Problemviertel sind oft die alten Arbeiterviertel, zentrumsnah oder Nachkriegszeit Mehrfamilienhäuser Am Rande der Stadt. Diese alten Arbeiterviertel sind oft sehr systematisch angelegt, in einem Planungskonzept, in dem Klein- und Großflächen Hand in Hand gehen. Die Nachbarschaften wurden für die Fabrikarbeiter der 19. Jahrhundert und Anfang des 20. Jahrhunderts; ein armer und abhängiger Teil der Bevölkerung. Die Häuser sind meist klein und in Reihen und Blöcken aufgestellt. Aufgrund der günstigen Miete sind die Häuser für Menschen mit geringem Einkommen attraktiv. Es gibt relativ viele solcher Arbeiterviertel in Utrecht, Rotterdam, Amsterdam, Enschede und Arnheim. Problemviertel in diesem Stil sind am häufigsten in Utrecht-Nord und West anzutreffen, Arnheim Süd, Enschede Ost und West und Rotterdam Süd.

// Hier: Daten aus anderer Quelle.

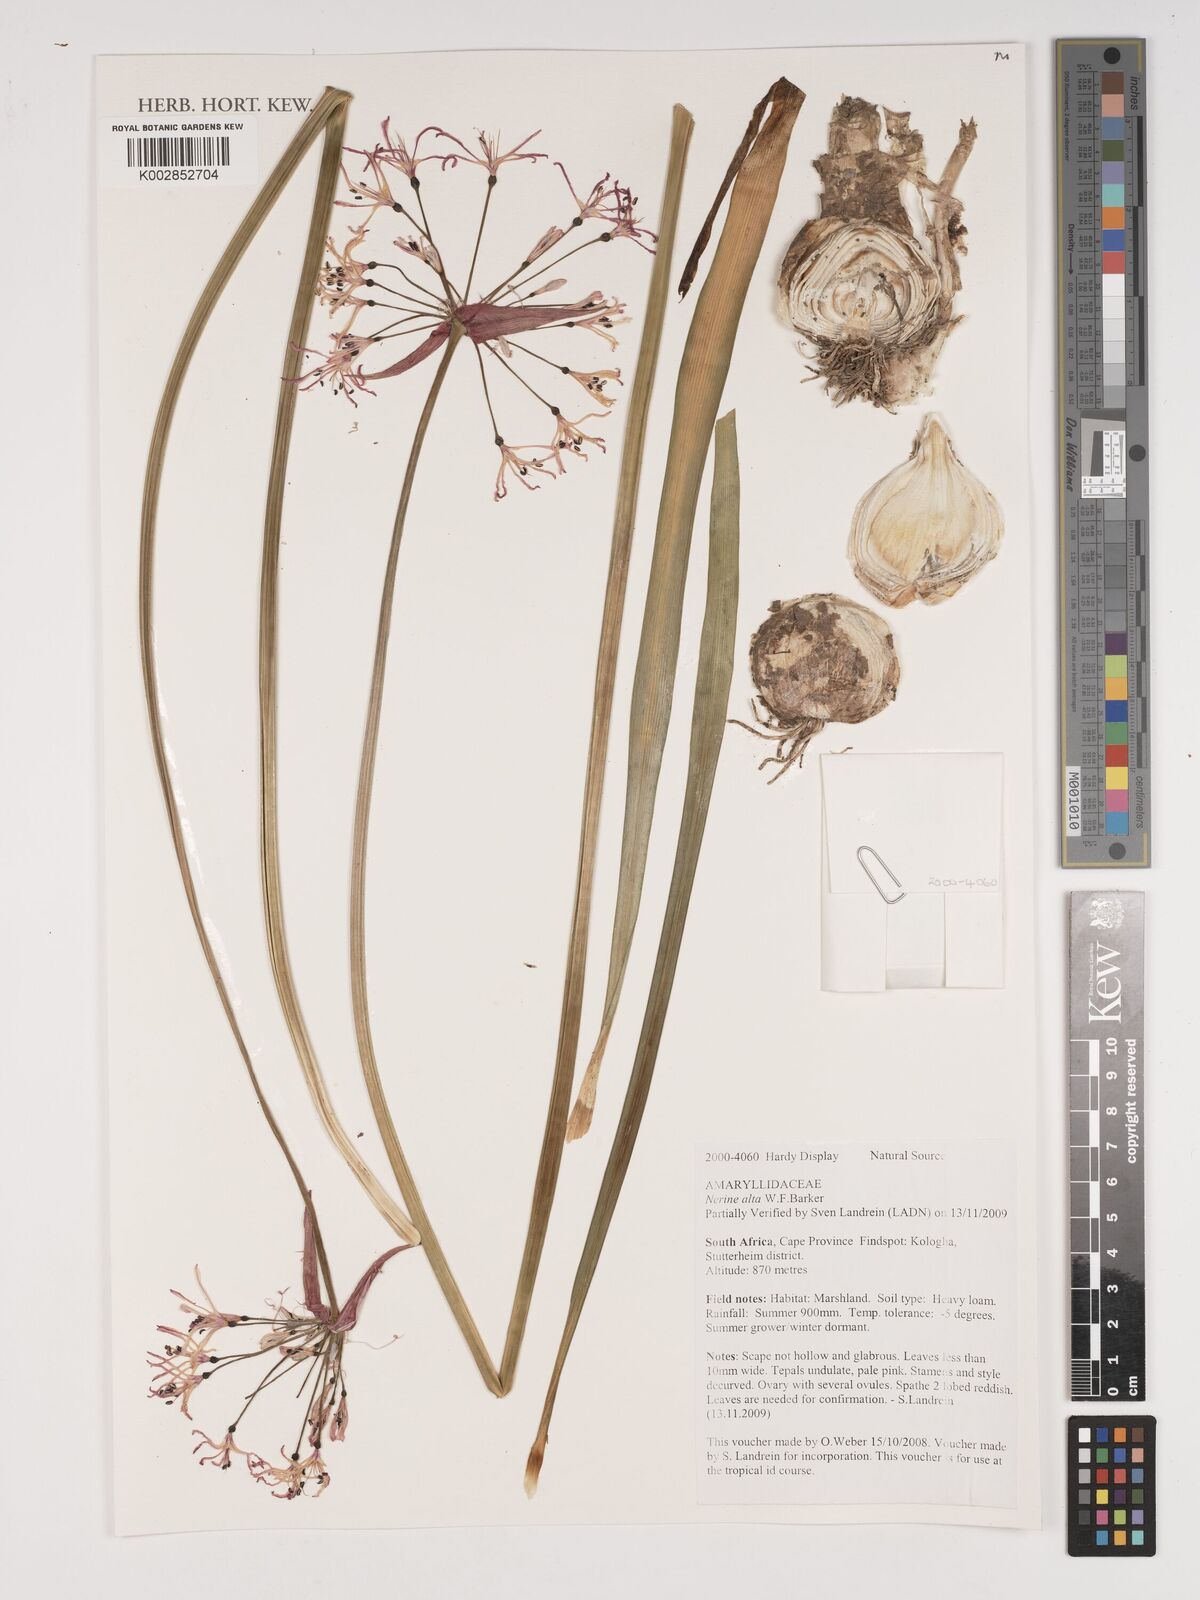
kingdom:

Ein Stadtteil, der oft den Stempel des Problemviertels trägt, ist das Wohnviertel der Nachkriegszeit. Diese werden oft in der sechziger Jahre. Aufgrund der günstigen Miete ist es nicht verwunderlich, dass diese Stadtteile (relativ) Armut anziehen. Bekannte Beispiele für solche Mehrfamilienhäuser sind die Bijlmermeer im Amsterdam Südosten, das Kohle-Kit-Nachbarschaft, Geuzenveld, Osdorp und Overtoomse Veld im Amsterdam Neuer Westen, und Kanalinsel, Neuer Hoograven und Überkampf in Utrecht. In Problemvierteln sind die Probleme der (Klein-)Kriminalität oft größer als in anderen Stadtteilen.

Die Kluft zwischen Arm und Reich ist in Den Haag am größten, gemessen am Segregationsindex. In Utrecht befinden sich vier Viertel in den Top Ten der Viertel mit den niedrigsten Wohnqualität in den Niederlanden. Im Leeuwarden und Harlingen um 2007 befanden sich die ärmsten Viertel der Niederlande (hier war das verfügbare Einkommen am niedrigsten), gefolgt von Arnheim.

Die 40 Schwerpunkte von Vogelaar

sehen Die 40 Stadtteile von Vogelaar für den Hauptartikel zu diesem Thema.

Das 40 Stadtteile von Vogelaar betrifft eine Liste von 40 der 140 Problemviertel in den Niederlanden, die vom Minister genehmigt wurden Ella Vogelaar von Wohnen, Nachbarschaften und Integration wurde vorgestellt. Für diese Bezirke, für die Amtszeit des Kabinett Balkenende IV zusätzliche Investitionen, um die dort entstandenen sozialen, physischen und wirtschaftlichen Probleme zu bekämpfen. Kurz darauf schlug Vogelaar vor, den Namen „Problemviertel“ durch den etwas weniger negativ klingenden Namen zu ersetzen Aufmerksamkeitsbereiche.

Belgien

In Belgien gibt es Problemviertel in den größeren Städten. Auf diese Weise können bestimmte Stadtteile in Frost, Molenbeek, Saint-Gilles und Ixelles im Brüssel als Problemfelder angesehen.[5] In Antwerpen unter anderem Kiel als Problemzone gesehen.[Quelle?]